There are a couple of spots near here called respectively Ecosse Lavoir and Ecosse Chateau. According to the postman (he’s a bit of a historian) they were so named for the Scots who were quartered there at some point in the Hundred Years War. The mirror image of Petty France in Edinburgh.

Orleans is also very proud of a certain Charles Péguy. He was a writer and political thinker of the Belle Epoque, a friend of Zola and such like world figures. Perhaps it’s because he died leading his men over the top in the 14-18 war that he failed to be detected by my radar. Anyway I dutifully went round the exhibition in the centre dedicated to studying his work and expressed my satisfaction when asked by the curator. I must ask the postman about him.

He was born and spent his childhood in Chile; the postman that is not Charles Péguy and he likes to practise his Spanish. He’s probably disappointed that David and Sally have decided to stay on in Málaga but he makes do with me. I bumped into him at a film the other week and he regaled me in Spanish with his views on nuclear power. He was just back from a big anti nuclear demo in Cherbourg. At least he didn’t expound while the film was showing. I met him once before at a concert of Georges Brassens songs. While we were listening to one song he’d be whispering the words of another one in my ear. You’ll have gathered he’s a Georges Brassens fan. When he learnt I was off to Orleans he told me he was off there soon himself to support an anti GM group who are to appear in court charged with cutting down GM crops. You’d have to go far to beat the lot of a rural postman in France.

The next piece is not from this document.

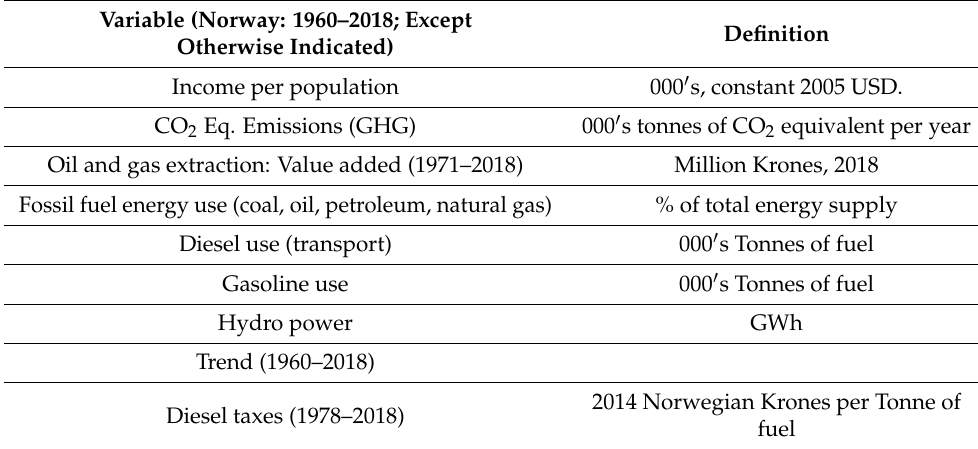
Table 4. Definition of variables for Norway in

The lot of the summer visitor is not too bad either. I was sitting in the lounge about 8.30 on Sunday’s peaceful morning looking through the French window over the garden, down the field at the damp and misty forest beyond when a deer bounded across the lawn past the window, paused at the hedge to sniff out danger and vanished. Rural idyll in spades.

Wednesday, April 26, 2006

Set off ten days ago for France which is where I spend my summers. I was taking the ferry from Rosyth to Zeebrugge which is a nice relaxing way to get to the continent. You miss out all that tedious driving on traffic filled roads.

You also avoid being exposed to the filth that is strewn everywhere. I've enjoyed the months I've spent in Scotland but one thing that gets my goat is the amount of litter than decorates our streets, parks and road verges.

Between Cramond Brig and the Forth I could have filled a dumper truck and the port of Rosyth was just foul. What an introduction to Scotland for visitors arriving that way (or anyway for that matter, the road from the airport is just as bad).

A big contrast over the 400 miles from Zeebrugge to my destination. Not litter free but maybe 0.1% of the litter between Edinburgh and Rosyth.

There that's my grumble over for the moment but don't think I won't get back to it from time to time.

Since getting here I've been playing golf and tidying up the garden, the former being much more to my taste.

Tuesday, April 11, 2006

I wanted to make a comment on a friend's blog and discovered that i had to create one of my own first of all. I'm not sure that I'll ever put any more than this in it, given that I've already got a couple of websites that I fail to keep up to date.